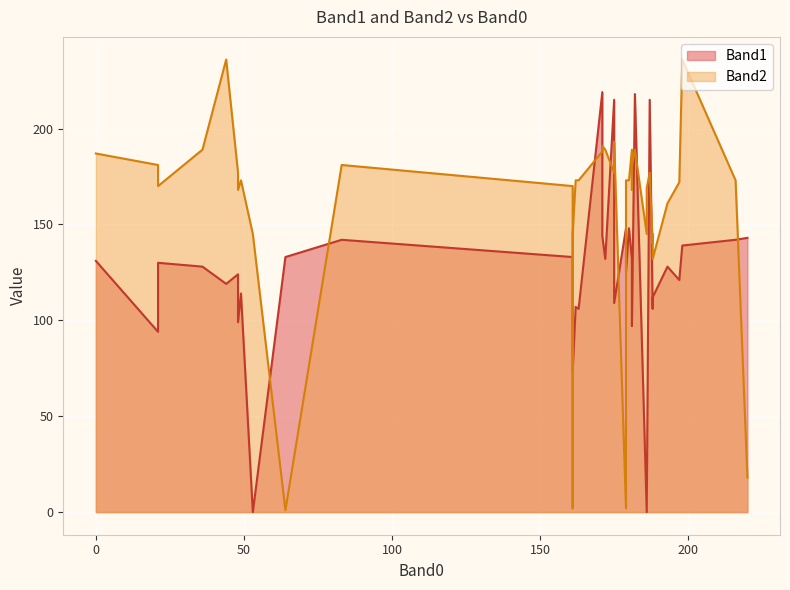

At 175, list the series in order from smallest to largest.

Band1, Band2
* * *
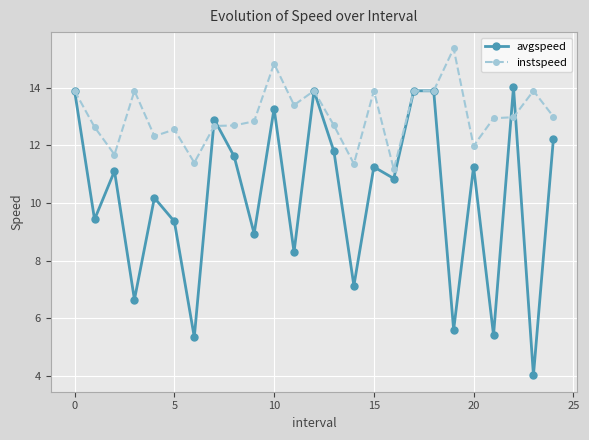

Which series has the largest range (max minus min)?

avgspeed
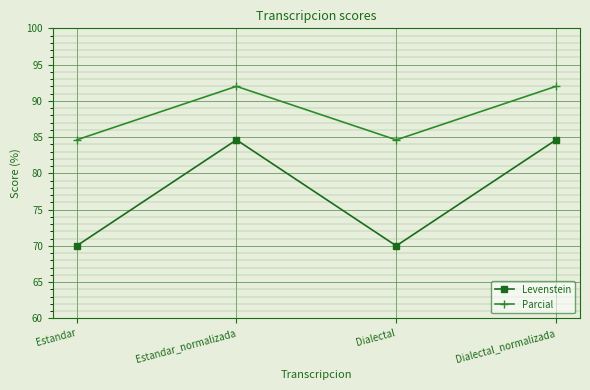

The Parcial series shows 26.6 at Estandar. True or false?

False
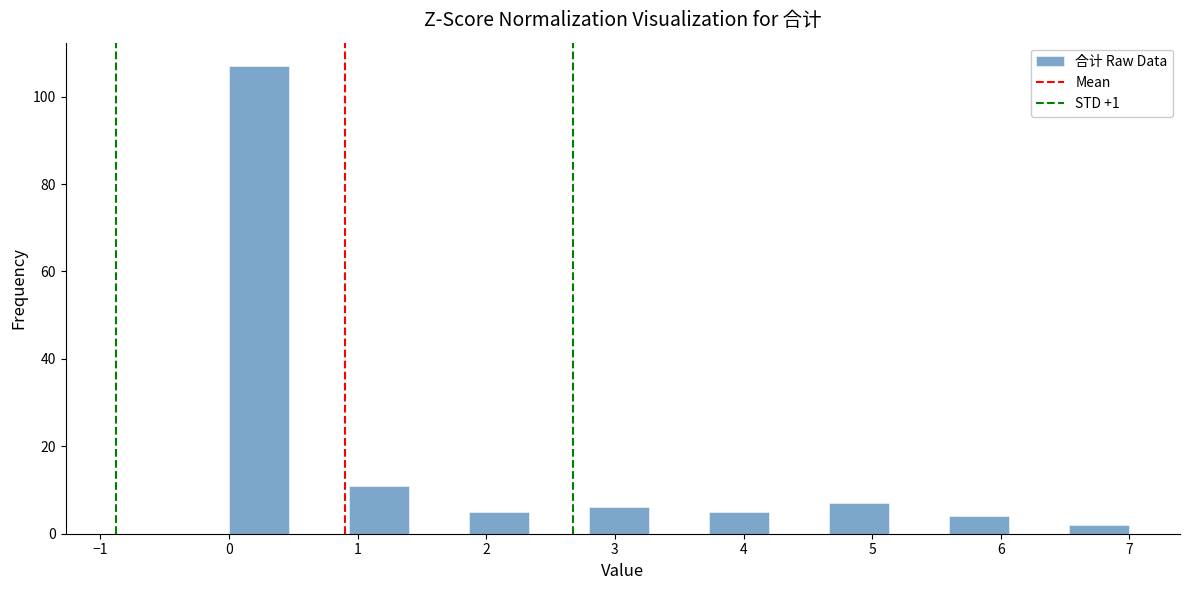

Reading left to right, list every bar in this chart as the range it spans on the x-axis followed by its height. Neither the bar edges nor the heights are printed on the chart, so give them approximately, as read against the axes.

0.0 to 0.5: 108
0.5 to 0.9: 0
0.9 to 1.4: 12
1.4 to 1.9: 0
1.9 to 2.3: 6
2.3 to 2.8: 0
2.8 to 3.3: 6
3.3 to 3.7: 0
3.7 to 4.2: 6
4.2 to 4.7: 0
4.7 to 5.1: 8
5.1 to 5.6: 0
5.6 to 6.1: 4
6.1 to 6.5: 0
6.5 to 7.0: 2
---
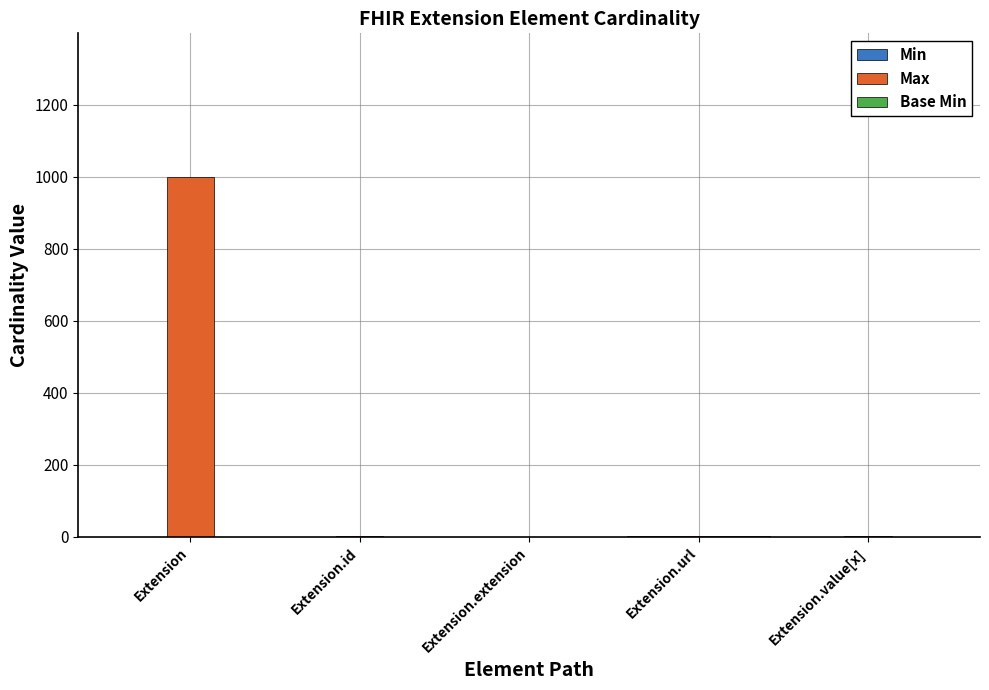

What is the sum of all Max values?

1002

*What you have to do*
Please rewrite the listing from the line with "0.0 to 0.5: 108" to the line with "6.5 to 7.0: 2", replacing "to" with "through" and keeping everything else the same. Return only those lines.

*The completed task*
0.0 through 0.5: 108
0.5 through 0.9: 0
0.9 through 1.4: 12
1.4 through 1.9: 0
1.9 through 2.3: 6
2.3 through 2.8: 0
2.8 through 3.3: 6
3.3 through 3.7: 0
3.7 through 4.2: 6
4.2 through 4.7: 0
4.7 through 5.1: 8
5.1 through 5.6: 0
5.6 through 6.1: 4
6.1 through 6.5: 0
6.5 through 7.0: 2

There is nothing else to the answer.